-- YOUR TASK --
The lines to copy from the data below are those that hold the string "Alcaraz".

■ ■ ■ ■ ■ ■ ■

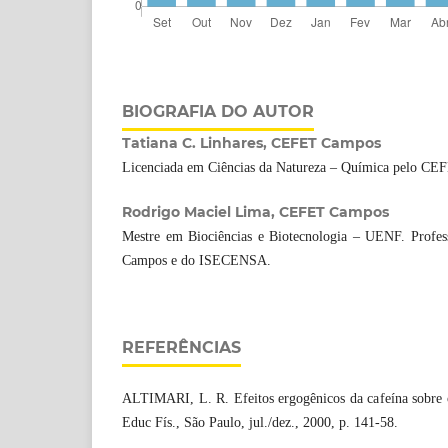
BIOGRAFIA DO AUTOR
Tatiana C. Linhares, CEFET Campos
Licenciada em Ciências da Natureza – Química pelo C
Rodrigo Maciel Lima, CEFET Campos
Mestre em Biociências e Biotecnologia – UENF. Prof
Campos e do ISECENSA.
REFERÊNCIAS
ALTIMARI, L. R. Efeitos ergogênicos da cafeína sobre o
Educ Fís., São Paulo, jul./dez., 2000, p. 141-58.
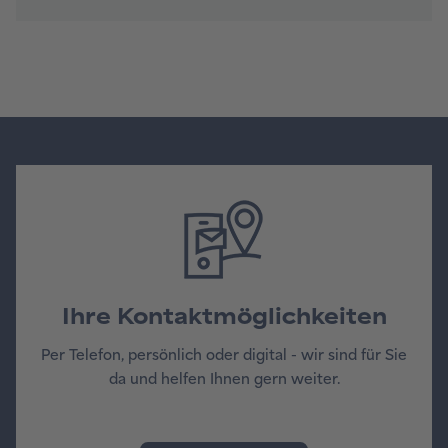
Ihre Kontaktmöglichkeiten
Per Telefon, persönlich oder digital - wir sind für Sie
da und helfen Ihnen gern weiter.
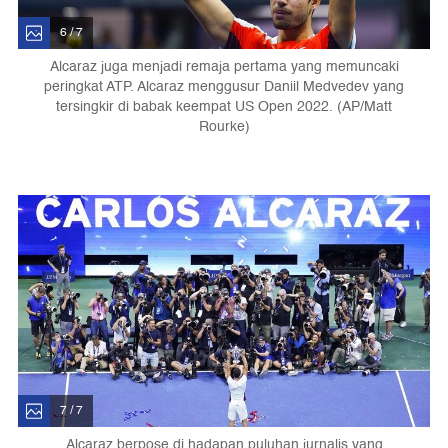
6 / 7
Alcaraz juga menjadi remaja pertama yang memuncaki
peringkat ATP. Alcaraz menggusur Daniil Medvedev yang
tersingkir di babak keempat US Open 2022. (AP/Matt
Rourke)
7 / 7
Alcaraz berpose di hadapan puluhan jurnalis yang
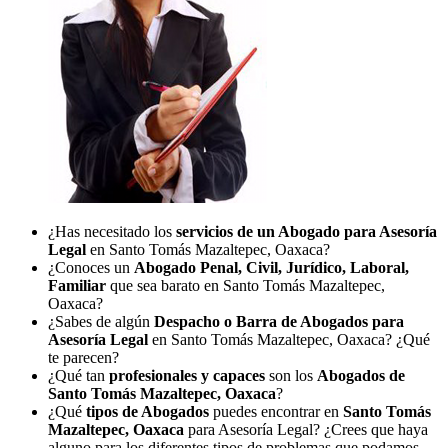
¿Has necesitado los
servicios de un Abogado para Asesoría
Legal
en Santo Tomás Mazaltepec, Oaxaca?
¿Conoces un
Abogado Penal, Civil, Jurídico, Laboral,
Familiar
que sea barato en Santo Tomás Mazaltepec,
Oaxaca?
¿Sabes de algún
Despacho o Barra de Abogados para
Asesoría Legal
en Santo Tomás Mazaltepec, Oaxaca? ¿Qué
te parecen?
¿Qué tan
profesionales y capaces
son los
Abogados de
Santo Tomás Mazaltepec, Oaxaca
?
¿Qué
tipos de Abogados
puedes encontrar en
Santo Tomás
Mazaltepec, Oaxaca
para Asesoría Legal? ¿Crees que haya
alguno para los diferentes tipos de problemas que podamos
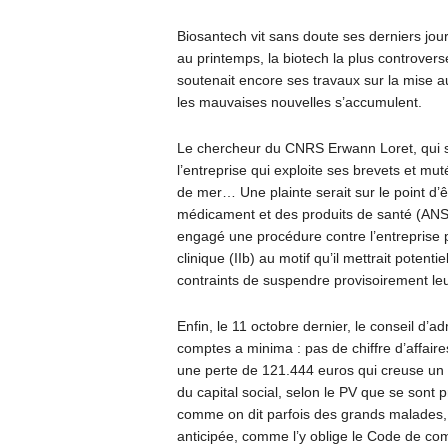
Biosantech vit sans doute ses derniers jou
au printemps, la biotech la plus controvers
soutenait encore ses travaux sur la mise au
les mauvaises nouvelles s’accumulent.
Le chercheur du CNRS Erwann Loret, qui se
l’entreprise qui exploite ses brevets et 
de mer… Une plainte serait sur le point d’
médicament et des produits de santé (ANS
engagé une procédure contre l’entreprise p
clinique (IIb) au motif qu’il mettrait potent
contraints de suspendre provisoirement leu
Enfin, le 11 octobre dernier, le conseil d’a
comptes a minima : pas de chiffre d’affaire
une perte de 121.444 euros qui creuse un d
du capital social, selon le PV que se sont
comme on dit parfois des grands malades, 
anticipée, comme l’y oblige le Code de c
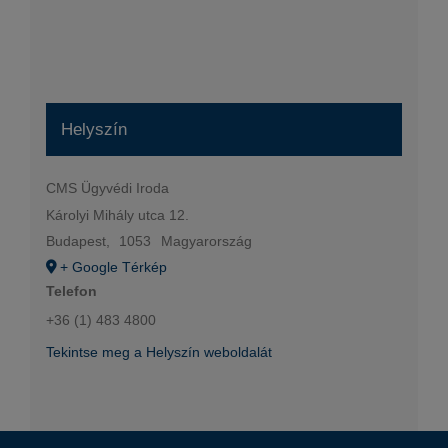
Helyszín
CMS Ügyvédi Iroda
Károlyi Mihály utca 12.
Budapest
,
1053
Magyarország
+ Google Térkép
Telefon
+36 (1) 483 4800
Tekintse meg a Helyszín weboldalát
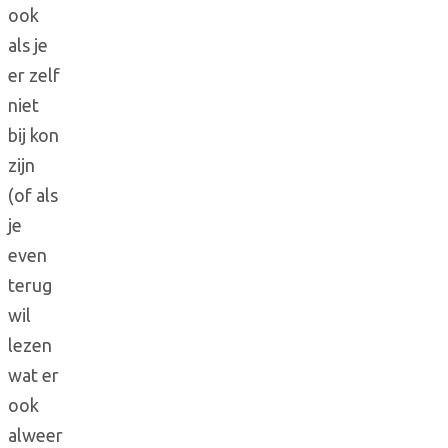
ook
als je
er zelf
niet
bij kon
zijn
(of als
je
even
terug
wil
lezen
wat er
ook
alweer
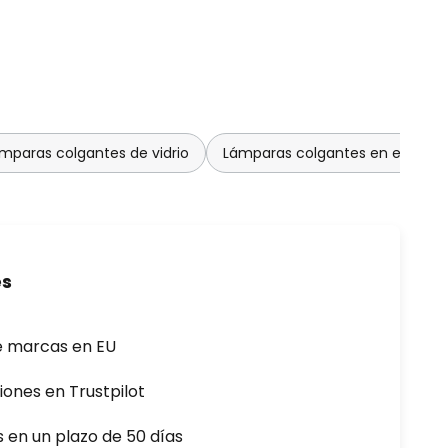
mparas colgantes de vidrio
Lámparas colgantes en estilo 
es
e marcas en EU
iones en Trustpilot
s en un plazo de 50 días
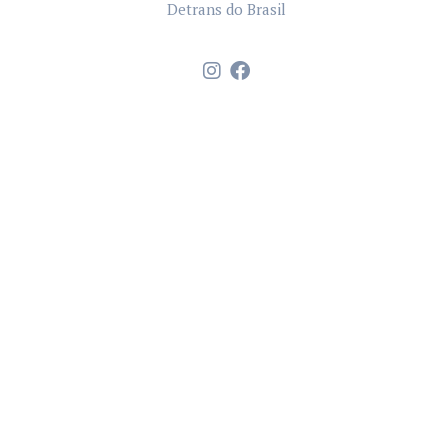
Detrans do Brasil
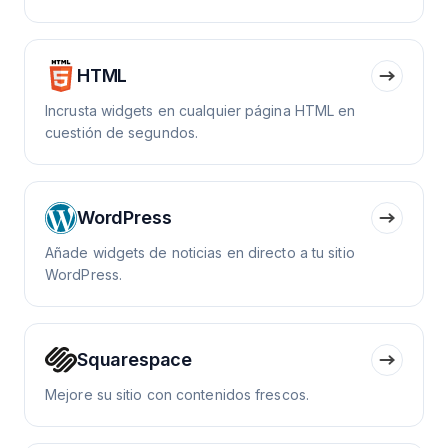
HTML
Incrusta widgets en cualquier página HTML en
cuestión de segundos.
WordPress
Añade widgets de noticias en directo a tu sitio
WordPress.
Squarespace
Mejore su sitio con contenidos frescos.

■ ■ ■ ■ ■ ■ ■

-- RESPONSE AREA --
Alcaraz juga menjadi remaja pertama yang memuncaki
peringkat ATP. Alcaraz menggusur Daniil Medvedev yang
Alcaraz berpose di hadapan puluhan jurnalis yang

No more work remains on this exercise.